Atravessamos um daqueles raros momentos onde as grandes potências mudam todas em simultâneo de política. Atenção para não haver enganos : os que agora perdem o comboio terão que esperar pelo próximo.
A reeleição de Donald Trump, apesar da campanha de quase todos os intelectuais ocidentais contra ele, volta a distribuir as cartas.
As relações internacionais mudam rapidamente nas várias frentes em simultâneo.

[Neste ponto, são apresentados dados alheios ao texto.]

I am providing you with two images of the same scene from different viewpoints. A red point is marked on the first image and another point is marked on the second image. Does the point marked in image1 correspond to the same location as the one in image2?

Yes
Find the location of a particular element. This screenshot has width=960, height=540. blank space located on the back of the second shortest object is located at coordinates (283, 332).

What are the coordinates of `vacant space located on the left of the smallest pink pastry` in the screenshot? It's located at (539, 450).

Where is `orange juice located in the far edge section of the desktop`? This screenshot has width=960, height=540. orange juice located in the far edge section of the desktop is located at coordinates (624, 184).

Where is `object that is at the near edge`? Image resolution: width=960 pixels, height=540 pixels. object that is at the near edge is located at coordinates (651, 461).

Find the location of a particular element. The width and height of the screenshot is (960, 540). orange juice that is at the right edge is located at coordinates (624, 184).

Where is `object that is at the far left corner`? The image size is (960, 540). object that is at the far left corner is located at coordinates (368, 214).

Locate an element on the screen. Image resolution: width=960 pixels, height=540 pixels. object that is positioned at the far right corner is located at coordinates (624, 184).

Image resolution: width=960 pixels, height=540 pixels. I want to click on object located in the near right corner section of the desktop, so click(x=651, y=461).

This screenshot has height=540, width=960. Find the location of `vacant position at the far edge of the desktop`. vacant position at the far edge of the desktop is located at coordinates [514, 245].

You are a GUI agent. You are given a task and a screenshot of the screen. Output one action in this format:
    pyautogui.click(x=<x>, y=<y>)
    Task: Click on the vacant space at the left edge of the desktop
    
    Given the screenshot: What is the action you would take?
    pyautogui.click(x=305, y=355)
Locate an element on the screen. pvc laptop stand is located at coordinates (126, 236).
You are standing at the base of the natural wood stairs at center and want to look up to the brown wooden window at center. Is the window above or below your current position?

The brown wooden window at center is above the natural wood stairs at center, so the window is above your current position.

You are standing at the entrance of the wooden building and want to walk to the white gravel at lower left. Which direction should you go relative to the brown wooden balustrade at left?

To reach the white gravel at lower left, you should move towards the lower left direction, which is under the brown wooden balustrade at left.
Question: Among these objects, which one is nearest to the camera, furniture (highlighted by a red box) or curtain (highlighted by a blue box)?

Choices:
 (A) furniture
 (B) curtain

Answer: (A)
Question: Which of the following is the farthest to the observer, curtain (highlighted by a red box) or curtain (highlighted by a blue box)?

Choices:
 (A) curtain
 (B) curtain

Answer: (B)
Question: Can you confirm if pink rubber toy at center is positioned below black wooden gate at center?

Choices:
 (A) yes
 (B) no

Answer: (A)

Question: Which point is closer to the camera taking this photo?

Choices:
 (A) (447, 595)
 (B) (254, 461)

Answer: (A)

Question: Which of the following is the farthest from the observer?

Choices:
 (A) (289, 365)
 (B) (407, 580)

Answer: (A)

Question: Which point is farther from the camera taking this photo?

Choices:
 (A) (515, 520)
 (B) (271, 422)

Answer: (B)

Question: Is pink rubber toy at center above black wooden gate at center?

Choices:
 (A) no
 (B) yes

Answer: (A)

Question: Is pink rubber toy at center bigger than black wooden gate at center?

As últimas duas semanas mostraram que o Irão abandonou o seu ideal revolucionário e se distanciou dos seus aliados sunitas do Hamas e da Jihad Islâmica, e até dos xiitas no Hezbolla libanês, do Hashd al-Shaabi iraquiano e do Ansar Allah iemenita [1]. Estes pontos são amplamente confirmados pela reunião em que Hassan Nasrallah foi assassinado pelas FDI « graças » a informações iranianas, pelas confusas declarações do Aiatola Ali Sistani, no Iraque, e pelas medidas tomadas para evitar o assassínio de Abdel Malek al-Huthi no Iémene [2].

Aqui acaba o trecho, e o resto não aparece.